Give Students a Break

Let’s say, “So long to the days of meaningless assignments that keep us occupied during break.” Let’s say, “So long to the days of tedious assignments due the day we return from break.” Let’s say, “So long to the days of not having a break during ‘break’.”

There are days when I witness my fifth grade sister crying over the overwhelming load of homework she receives. Homework’s ability to cause such anguish and agony deter from its purpose of being positive reinforcement. A teacher who brings this damaging stress upon his or her students is only defeating this purpose.

That’s not to say that homework shouldn’t be assigned, but there should be constraints to make homework meaningful rather than uninteresting and uninspiring. Over a break from school, students should be afforded the opportunity to expand their horizons. They should be able to read things they never had the chance to read before and go places they have never had the chance to go before. These are experiences that homework inhibits students from having during their time off from school.

Fortunately, my school decided to afford students the opportunity to refresh and relax over our holiday break. For once, I was able to spend quality time with my family without having the burden of homework upon me. It was a true break.

Having pushed for this policy as my school’s Student Government President, I returned from break to have students surprisingly thanking me for advocating for a relaxed vacation homework policy. The people they really should have been thanking are their teachers and administrators who took the bold step of challenging the norm and altering their curriculum in order to do what they recognized to be in the students’ best interests.

Students returned to school relaxed and refreshed and ready to learn. They had the time to read things they had never read before and they had the time to go places they had never gone before. And above all, they spent quality time together with family. On a personal note, decades from now I will recall this time with family with a nostalgic sentiment. This time is precious and quality time together becomes a rarity as I grow older and everyone has more obligations and responsibilities.

This new policy was coincidentally, yet inadvertently continued a few weeks later. Following midterms, teachers took a similar approach to homework as they did over the holiday break. With my college applications and research papers out of the way, I was able to rekindle some great relationships that I had been distracted from because of school. I was also able to reignite my inquisitive and adventurous persona as I visited some of the world’s most renowned art museums and peeped through some of the nooks and crannies of The Big Apple.

As I described my three-day adventure to a friend, “I did things I would not have been able to do had I been burdened with school assignments.” The weekend was invaluable and one I would not have been able to have without the relaxed workload.
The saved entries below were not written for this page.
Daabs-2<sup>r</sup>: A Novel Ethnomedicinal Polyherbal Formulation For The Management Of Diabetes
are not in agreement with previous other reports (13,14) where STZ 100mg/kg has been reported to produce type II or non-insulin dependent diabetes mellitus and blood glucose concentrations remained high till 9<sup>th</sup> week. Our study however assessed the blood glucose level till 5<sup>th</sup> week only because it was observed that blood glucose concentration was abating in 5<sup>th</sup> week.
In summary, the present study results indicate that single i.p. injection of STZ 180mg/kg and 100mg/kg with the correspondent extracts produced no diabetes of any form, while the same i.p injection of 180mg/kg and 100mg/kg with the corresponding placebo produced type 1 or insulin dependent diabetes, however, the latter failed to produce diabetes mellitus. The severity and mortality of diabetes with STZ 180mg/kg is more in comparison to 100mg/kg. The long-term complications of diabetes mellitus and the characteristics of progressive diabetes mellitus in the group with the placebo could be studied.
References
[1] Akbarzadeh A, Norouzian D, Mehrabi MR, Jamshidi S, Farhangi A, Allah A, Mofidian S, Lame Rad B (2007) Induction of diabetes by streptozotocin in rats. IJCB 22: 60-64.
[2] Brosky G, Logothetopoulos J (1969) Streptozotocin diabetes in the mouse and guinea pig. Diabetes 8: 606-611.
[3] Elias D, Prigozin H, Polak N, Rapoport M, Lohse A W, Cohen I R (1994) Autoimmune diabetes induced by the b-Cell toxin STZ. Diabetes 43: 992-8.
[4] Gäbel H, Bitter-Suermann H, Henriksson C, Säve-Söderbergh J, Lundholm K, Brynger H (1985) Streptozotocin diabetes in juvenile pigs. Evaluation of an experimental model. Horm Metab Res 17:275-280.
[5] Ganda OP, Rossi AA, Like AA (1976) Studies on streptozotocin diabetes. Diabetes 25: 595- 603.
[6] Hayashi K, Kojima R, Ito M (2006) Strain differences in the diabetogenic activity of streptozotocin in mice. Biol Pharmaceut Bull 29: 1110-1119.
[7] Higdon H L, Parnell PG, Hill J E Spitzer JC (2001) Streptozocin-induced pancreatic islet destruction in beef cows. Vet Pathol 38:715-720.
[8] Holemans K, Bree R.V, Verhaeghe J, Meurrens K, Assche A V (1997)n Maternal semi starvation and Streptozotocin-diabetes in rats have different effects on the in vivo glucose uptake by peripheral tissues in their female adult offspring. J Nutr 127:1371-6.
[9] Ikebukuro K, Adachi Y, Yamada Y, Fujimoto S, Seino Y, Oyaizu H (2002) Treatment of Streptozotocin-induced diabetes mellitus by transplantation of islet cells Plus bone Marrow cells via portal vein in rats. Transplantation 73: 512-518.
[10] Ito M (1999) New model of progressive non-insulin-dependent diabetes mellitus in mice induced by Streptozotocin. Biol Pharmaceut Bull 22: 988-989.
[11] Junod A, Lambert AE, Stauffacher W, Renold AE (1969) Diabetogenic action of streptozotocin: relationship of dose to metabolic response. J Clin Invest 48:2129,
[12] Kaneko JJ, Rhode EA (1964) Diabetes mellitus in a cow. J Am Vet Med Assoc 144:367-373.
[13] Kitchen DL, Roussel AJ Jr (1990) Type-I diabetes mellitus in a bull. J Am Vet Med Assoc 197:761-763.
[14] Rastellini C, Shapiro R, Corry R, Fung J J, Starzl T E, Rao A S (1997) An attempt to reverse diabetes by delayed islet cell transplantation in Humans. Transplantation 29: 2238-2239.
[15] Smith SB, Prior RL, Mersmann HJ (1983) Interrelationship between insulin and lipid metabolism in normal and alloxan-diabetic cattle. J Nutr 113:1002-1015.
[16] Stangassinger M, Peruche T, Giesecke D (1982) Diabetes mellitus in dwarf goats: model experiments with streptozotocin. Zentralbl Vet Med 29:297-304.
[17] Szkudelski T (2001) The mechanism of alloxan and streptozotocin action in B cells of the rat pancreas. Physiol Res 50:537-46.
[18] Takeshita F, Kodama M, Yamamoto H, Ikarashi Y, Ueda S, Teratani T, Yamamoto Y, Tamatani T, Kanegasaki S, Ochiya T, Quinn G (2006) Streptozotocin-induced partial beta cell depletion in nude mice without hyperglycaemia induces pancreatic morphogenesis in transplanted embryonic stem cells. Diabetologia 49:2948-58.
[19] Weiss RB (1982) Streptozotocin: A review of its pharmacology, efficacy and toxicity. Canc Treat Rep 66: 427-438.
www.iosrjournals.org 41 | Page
While homework is supposed to help reinforce material learned in school, days without homework seem to help reinforce how much more there is to learn beyond the classroom. Unfortunately, that is not encouraged as a part of the curriculum.

Too often meeting the standards is prioritized over actual learning. But actual learning should always be prioritized over meeting the standards. And that’s what I did without homework.

If you are a parent or a student, make a pledge to advocate for this change in your community and explain to others why they should too. Work with your peers to devise a plan to ensure that this happens in your community. If you are a teacher or an administrator, make a pledge to better understand and incorporate into your curriculum the value of a true break for a young and developing mind – a young and developing student. Work with your colleagues to formulate a plan for next year’s curriculum that takes the value of a true break into account.

Let’s reimagine education and reinvigorate the curriculum.